Australians are united by what we have in common, not our differences - Adjournment Debate
23 July 2025
The results of the last federal election said something about the kind of nation we are, and we have seen it in parliament this week. On Tuesday we saw new MPs being sworn in on Bibles, on Korans and on the Bhagavad Gita. We saw gender equality in the members and the senators sitting on the government benches during the Governor-General's address, and in members' first speeches we've heard beautiful stories encompassing the glorious diversity of modern Australia.
At the last election, the Australian public chose a government that reflects and represents modern Australia, a diverse nation united by common values and aspirations, a nation that doesn't always agree but still comes together around the bigger things that unite us as Australians, a nation that defines itself not by our differences but by what we have in common. It is what the Prime Minister called a 'progressive patriotism'. The Australian voters voted for this at the last election, but they also voted to reject those politicians who practise the politics of division. They rejected politicians who sought to advance their own partisan interests by dividing the Australian community.
The world has thrown a lot of challenges at Australia over the last three years. Australians have been traumatised by direct connections to international conflicts, and some Australians have disagreed strongly about how the world and Australia should respond to these conflicts. It's challenged the cohesion of our diverse Australian community. I've said before that cohesion is a verb, not a noun. It means the action of forming a united whole. It's an ongoing process, not an end state. Preserving our cohesion as a nation requires a continuing work, and Australian multiculturalism works best when we work at it. This means engaging with each other in good faith; understanding that our fellow Australians will sometimes see things differently than we do and listening to each other with empathy and curiosity about this rather than judgement; trying to understand where other Australians are coming from and why they think, feel and act in the way they do; and using that understanding to find common ground. Unfortunately, in the last parliament, some in this place chose to exploit the challenges we faced, demonising some groups and seeking to divide the Australian community for political gain. The Australian public rejected this at the last election, and many of the most enthusiastic practitioners of this kind of politics are no longer with us in this chamber as a result.
But there are lessons for those who remain and for their parties. For the Greens, the lesson is that you can't build a political movement condemning everyone who disagrees with you. You can't build a political movement based on the premise that everyone who disagrees with you is either financially corrupt or morally evil. Unsurprisingly, this approach to politics doesn't persuade anyone who didn't already agree with you beforehand, and it makes it impossible to build a big enough coalition to actually deliver anything on the issues you care about. Speaking of coalitions, there are lessons for the Liberal-National coalition from the last election too. From labelling Chinese Australians participating in our democracy as Chinese spies to actively preferencing Pauline Hanson's One Nation party, it sometimes felt like the Liberal-National coalition were deliberately trying to alienate every segment of modern Australia.
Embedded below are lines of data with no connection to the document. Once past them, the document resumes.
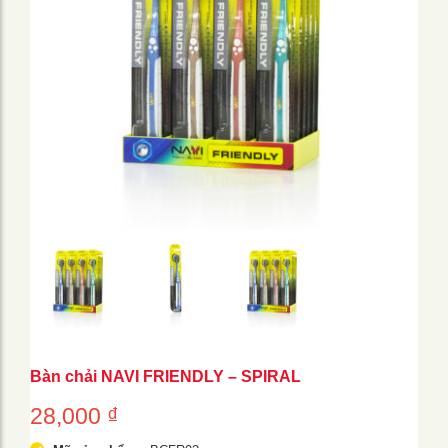
Bàn chải NAVI FRIENDLY – SPIRAL
28,000
₫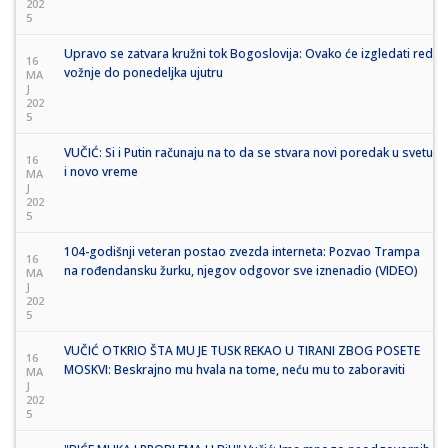
202
5
Upravo se zatvara kružni tok Bogoslovija: Ovako će izgledati red
16
vožnje do ponedeljka ujutru
MA
J
202
5
VUČIĆ: Si i Putin računaju na to da se stvara novi poredak u svetu
16
i novo vreme
MA
J
202
5
104-godišnji veteran postao zvezda interneta: Pozvao Trampa
16
na rođendansku žurku, njegov odgovor sve iznenadio (VIDEO)
MA
J
202
5
VUČIĆ OTKRIO ŠTA MU JE TUSK REKAO U TIRANI ZBOG POSETE
16
MOSKVI: Beskrajno mu hvala na tome, neću mu to zaboraviti
MA
J
202
5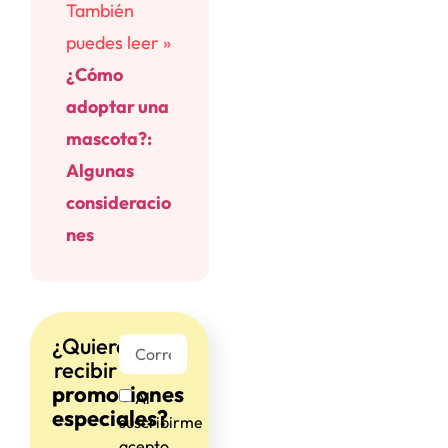
También
puedes leer »
¿Cómo
adoptar una
mascota?:
Algunas
consideracio
nes
¿Quieres
recibir
promociones
Al
especiales?
suscribirme
acepto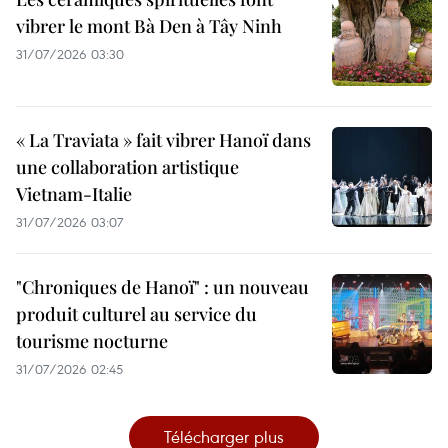
vibrer le mont Bà Den à Tây Ninh
31/07/2026 03:30
« La Traviata » fait vibrer Hanoï dans
une collaboration artistique
Vietnam-Italie
31/07/2026 03:07
"Chroniques de Hanoï" : un nouveau
produit culturel au service du
tourisme nocturne
31/07/2026 02:45
Télécharger plus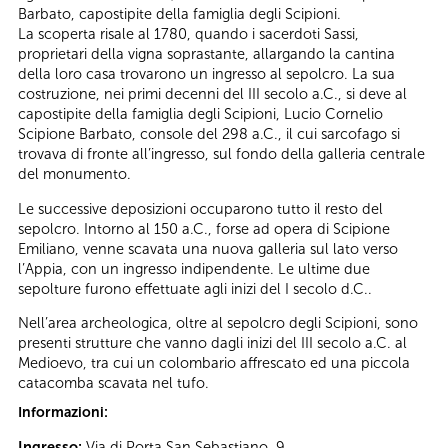
Barbato, capostipite della famiglia degli Scipioni.
La scoperta risale al 1780, quando i sacerdoti Sassi,
proprietari della vigna soprastante, allargando la cantina
della loro casa trovarono un ingresso al sepolcro. La sua
costruzione, nei primi decenni del III secolo a.C., si deve al
capostipite della famiglia degli Scipioni, Lucio Cornelio
Scipione Barbato, console del 298 a.C., il cui sarcofago si
trovava di fronte all’ingresso, sul fondo della galleria centrale
del monumento.
Le successive deposizioni occuparono tutto il resto del
sepolcro. Intorno al 150 a.C., forse ad opera di Scipione
Emiliano, venne scavata una nuova galleria sul lato verso
l’Appia, con un ingresso indipendente. Le ultime due
sepolture furono effettuate agli inizi del I secolo d.C..
Nell’area archeologica, oltre al sepolcro degli Scipioni, sono
presenti strutture che vanno dagli inizi del III secolo a.C. al
Medioevo, tra cui un colombario affrescato ed una piccola
catacomba scavata nel tufo.
Informazioni:
Ingresso:
Via di Porta San Sebastiano, 9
But tonight I want to highlight one specific trend on the right of politics that has attracted less attention and needs to be addressed. It's not a reflection of the broader Australian community but a narrow part of right-wing politics. In far-right circles around the world, there's now an emerging trend to specifically single out Indian diaspora communities in anti-immigration rhetoric. Media reports have noted a significant increase in overtly racist AI generated material targeting Indian Australian communities on social media platforms like TikTok.
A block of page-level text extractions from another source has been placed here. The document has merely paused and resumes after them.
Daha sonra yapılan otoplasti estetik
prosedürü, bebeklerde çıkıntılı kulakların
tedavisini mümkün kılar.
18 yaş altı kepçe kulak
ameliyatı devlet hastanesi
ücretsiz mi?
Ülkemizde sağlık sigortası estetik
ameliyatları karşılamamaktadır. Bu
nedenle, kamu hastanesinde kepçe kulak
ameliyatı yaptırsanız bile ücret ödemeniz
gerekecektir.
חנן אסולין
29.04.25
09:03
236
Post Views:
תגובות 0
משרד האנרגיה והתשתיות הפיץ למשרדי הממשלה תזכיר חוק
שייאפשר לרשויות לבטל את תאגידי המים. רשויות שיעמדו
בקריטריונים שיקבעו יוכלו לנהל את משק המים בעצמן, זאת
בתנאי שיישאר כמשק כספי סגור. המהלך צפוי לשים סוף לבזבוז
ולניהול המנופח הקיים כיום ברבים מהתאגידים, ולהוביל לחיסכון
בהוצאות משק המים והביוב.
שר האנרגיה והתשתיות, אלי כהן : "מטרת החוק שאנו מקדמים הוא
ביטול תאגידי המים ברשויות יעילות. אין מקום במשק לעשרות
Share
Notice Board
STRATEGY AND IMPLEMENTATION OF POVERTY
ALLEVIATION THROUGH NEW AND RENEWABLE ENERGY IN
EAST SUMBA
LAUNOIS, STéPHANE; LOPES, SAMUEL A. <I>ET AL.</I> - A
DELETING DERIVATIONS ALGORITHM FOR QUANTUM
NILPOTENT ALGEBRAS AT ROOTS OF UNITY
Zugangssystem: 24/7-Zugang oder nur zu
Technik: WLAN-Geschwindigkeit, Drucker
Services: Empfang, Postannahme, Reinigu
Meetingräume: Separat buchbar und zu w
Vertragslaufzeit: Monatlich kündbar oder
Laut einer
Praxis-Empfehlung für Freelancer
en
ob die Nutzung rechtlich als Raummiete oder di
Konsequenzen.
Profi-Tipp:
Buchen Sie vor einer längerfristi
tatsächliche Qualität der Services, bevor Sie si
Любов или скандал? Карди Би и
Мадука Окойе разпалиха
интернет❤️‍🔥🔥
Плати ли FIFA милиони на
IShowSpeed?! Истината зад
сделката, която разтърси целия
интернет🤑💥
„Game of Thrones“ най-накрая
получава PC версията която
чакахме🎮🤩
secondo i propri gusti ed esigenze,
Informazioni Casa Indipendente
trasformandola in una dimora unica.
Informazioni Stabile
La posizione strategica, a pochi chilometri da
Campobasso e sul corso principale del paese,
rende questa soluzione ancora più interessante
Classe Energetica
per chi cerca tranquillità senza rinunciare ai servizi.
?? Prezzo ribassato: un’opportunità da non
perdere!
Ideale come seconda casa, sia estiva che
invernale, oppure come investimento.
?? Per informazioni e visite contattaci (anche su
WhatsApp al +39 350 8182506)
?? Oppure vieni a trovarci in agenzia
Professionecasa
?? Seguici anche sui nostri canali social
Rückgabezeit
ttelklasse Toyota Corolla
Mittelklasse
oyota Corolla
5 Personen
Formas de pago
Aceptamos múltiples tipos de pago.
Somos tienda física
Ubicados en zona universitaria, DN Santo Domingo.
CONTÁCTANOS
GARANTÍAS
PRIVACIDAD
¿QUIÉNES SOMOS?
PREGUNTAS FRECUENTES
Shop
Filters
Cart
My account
Former Liberal National MP George Christensen has even nonsensically alleged that the Albanese government rigged the last election in slow motion by flooding Australia with Indian migrants. George is an irrelevant nobody, but this kind of singling-out of Indian migrants over other groups has more recently been taken up by Advance, a group that has actively campaigned for Liberal-National coalition candidates. Advance recently published an anti-immigration video that explicitly singled out Indian and Chinese migrants as hurting Australia by sending remittances to their families. The video even included a photo of the Prime Minister wearing a turban—an act of respect at a Sikh event. What are they trying to achieve by sharing a picture of the Prime Minister wearing a turban in an anti-immigration video? And why did they not use a picture of any other group referenced in that report?
The new Leader of the Opposition says that she wants the Liberal Party to reflect and represent modern Australia, and I'm glad to hear it. All of us in this chamber should work together in this cause. I welcome the Liberal Party joining this mission. A good contribution the new opposition leader could make is taking on this emerging trend of singling out Indian diaspora communities in anti-immigration rhetoric on the right. She should nip it in the bud now in the interest of a modern Australia.